The exercise
Return every line of the data below without changing a character, but leave the images out.

Extracted data
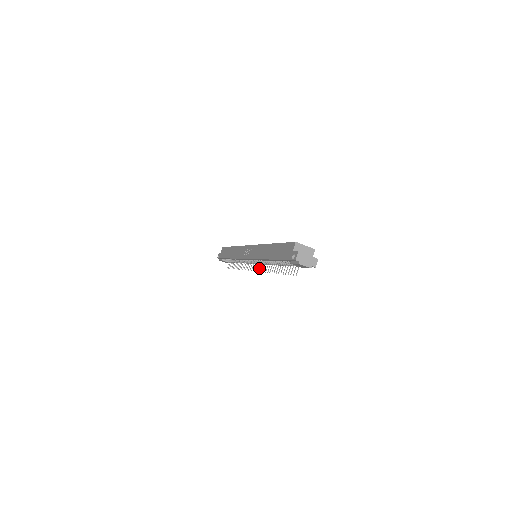
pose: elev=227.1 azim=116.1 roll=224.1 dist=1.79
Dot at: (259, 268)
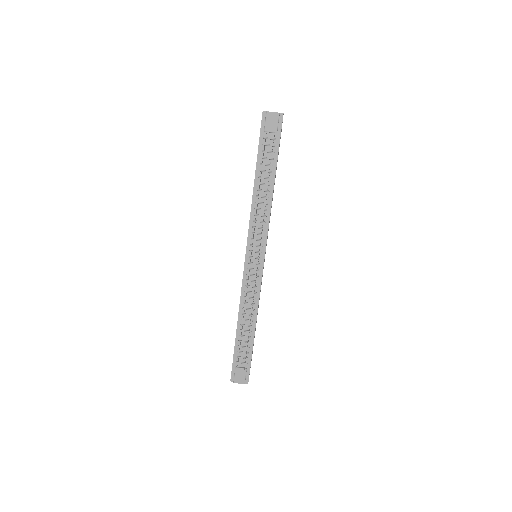
Dot at: (260, 244)
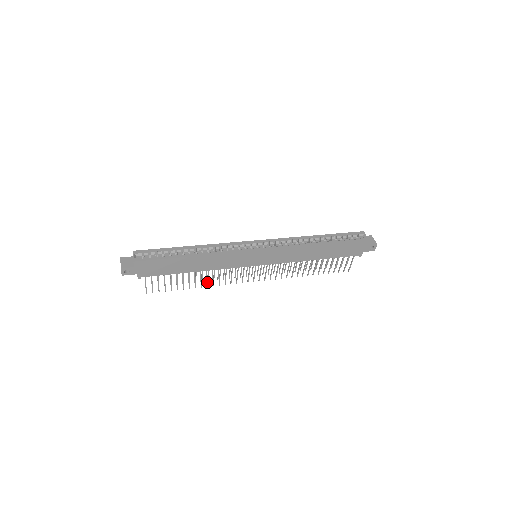
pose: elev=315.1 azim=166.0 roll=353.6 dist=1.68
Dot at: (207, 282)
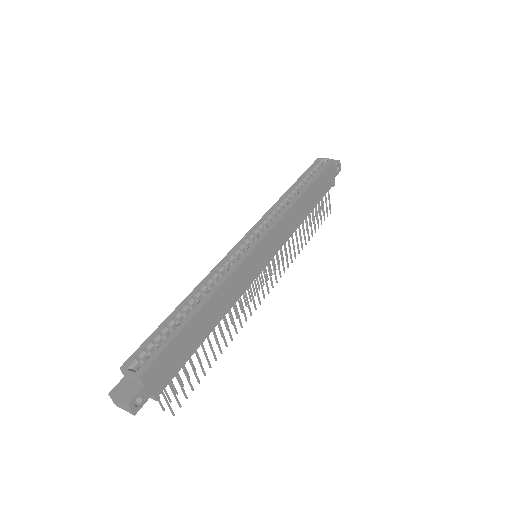
Dot at: (229, 334)
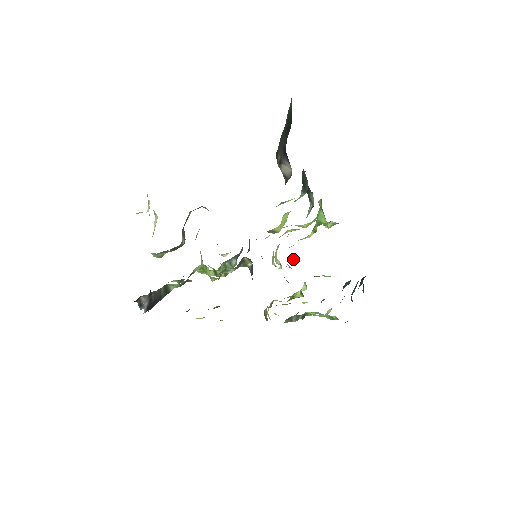
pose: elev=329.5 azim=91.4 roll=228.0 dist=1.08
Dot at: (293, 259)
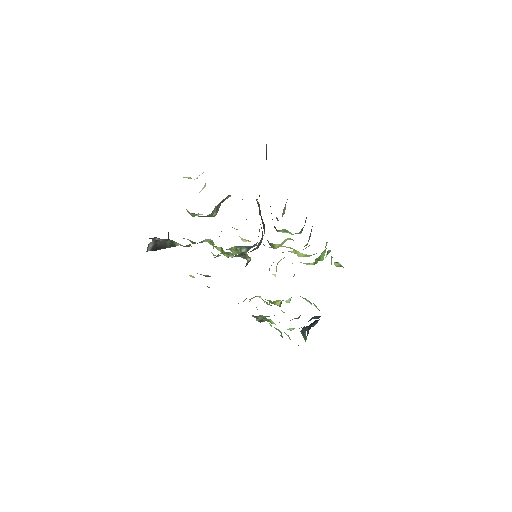
Dot at: occluded
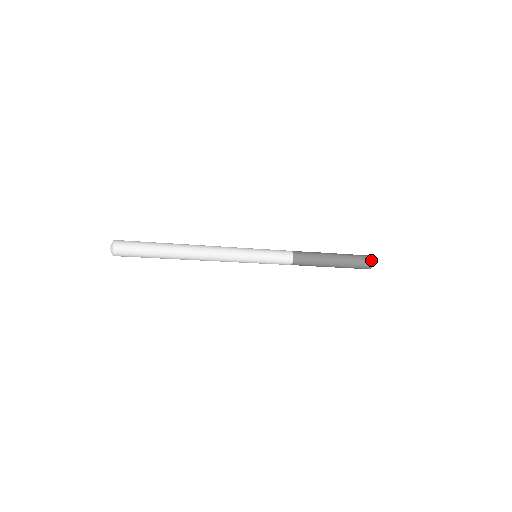
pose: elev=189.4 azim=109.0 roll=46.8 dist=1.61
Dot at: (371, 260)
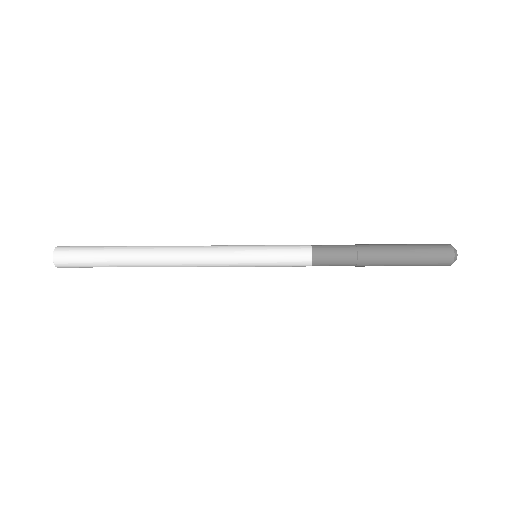
Dot at: (449, 252)
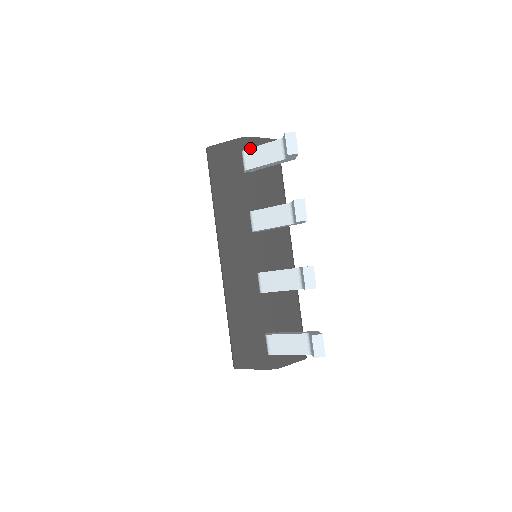
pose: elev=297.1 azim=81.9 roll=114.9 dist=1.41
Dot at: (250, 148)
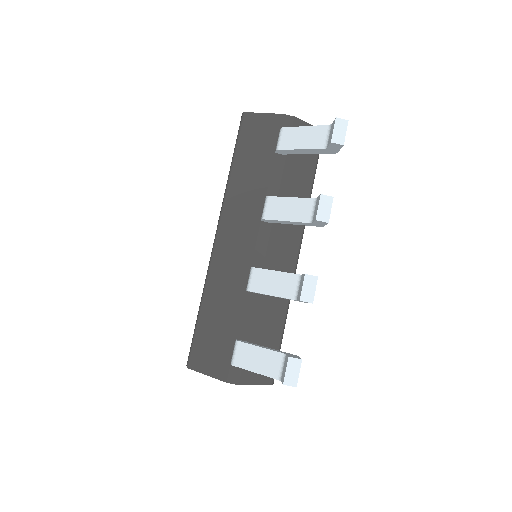
Dot at: (291, 127)
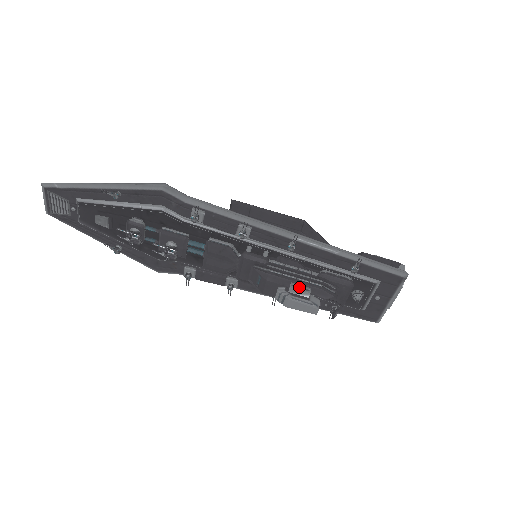
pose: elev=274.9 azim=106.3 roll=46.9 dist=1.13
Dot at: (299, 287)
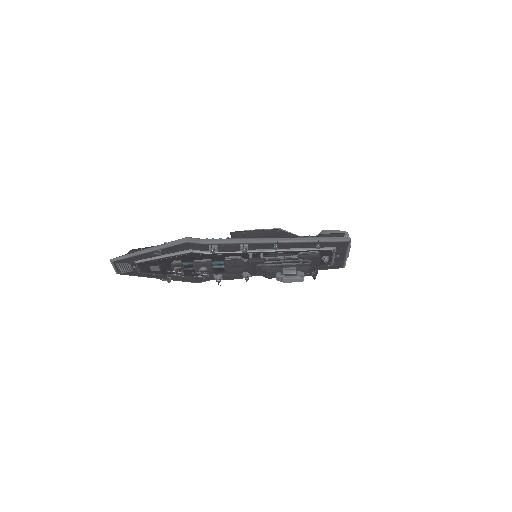
Dot at: (288, 269)
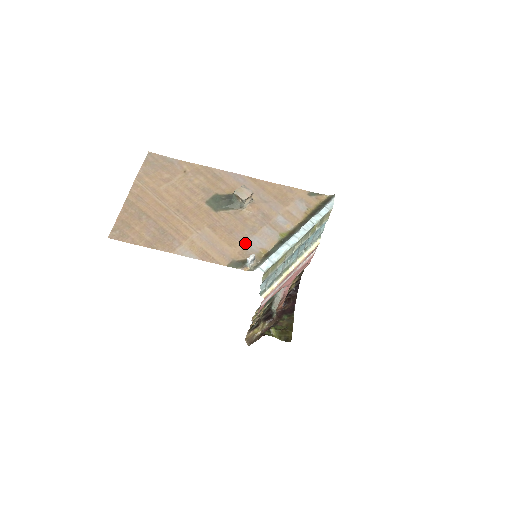
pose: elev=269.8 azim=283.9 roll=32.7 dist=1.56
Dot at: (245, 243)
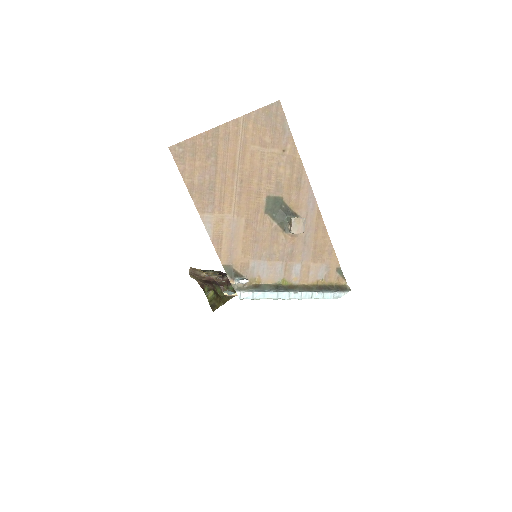
Dot at: (254, 261)
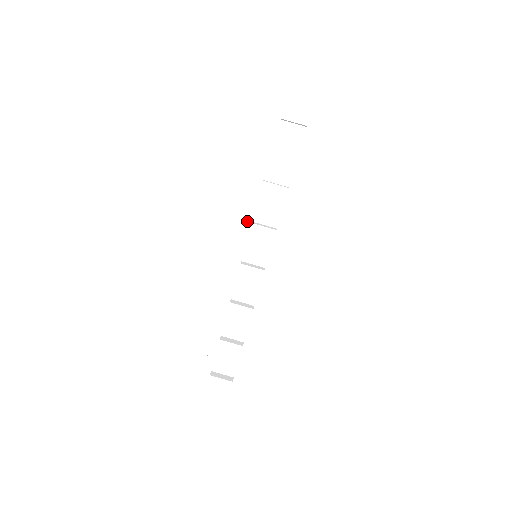
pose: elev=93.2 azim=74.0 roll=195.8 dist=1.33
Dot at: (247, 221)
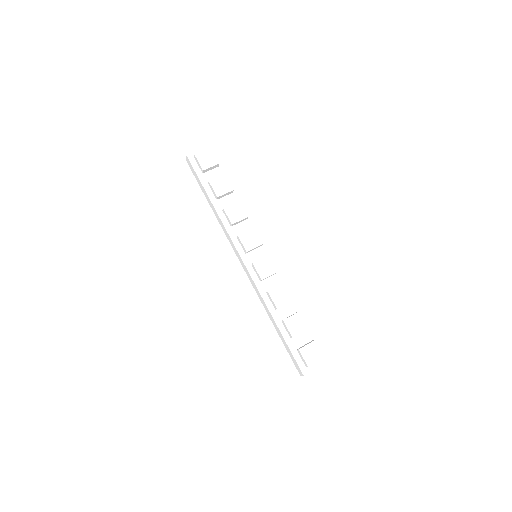
Dot at: (234, 240)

Final result
pose: elev=227.1 azim=116.1 roll=224.1 dist=1.79
Dot at: (259, 268)
Dot at: (260, 244)
pose: elev=315.1 azim=166.0 roll=353.6 dist=1.68
Dot at: (207, 282)
Dot at: (229, 334)
pose: elev=329.5 azim=91.4 roll=228.0 dist=1.08
Dot at: (293, 259)
Dot at: occluded
pose: elev=189.4 azim=109.0 roll=46.8 dist=1.61
Dot at: (371, 260)
Dot at: (449, 252)
pose: elev=297.1 azim=81.9 roll=114.9 dist=1.41
Dot at: (250, 148)
Dot at: (291, 127)
pose: elev=274.9 azim=106.3 roll=46.9 dist=1.13
Dot at: (299, 287)
Dot at: (288, 269)
pose: elev=269.8 azim=283.9 roll=32.7 dist=1.56
Dot at: (245, 243)
Dot at: (254, 261)
pose: elev=93.2 azim=74.0 roll=195.8 dist=1.33
Dot at: (247, 221)
Dot at: (234, 240)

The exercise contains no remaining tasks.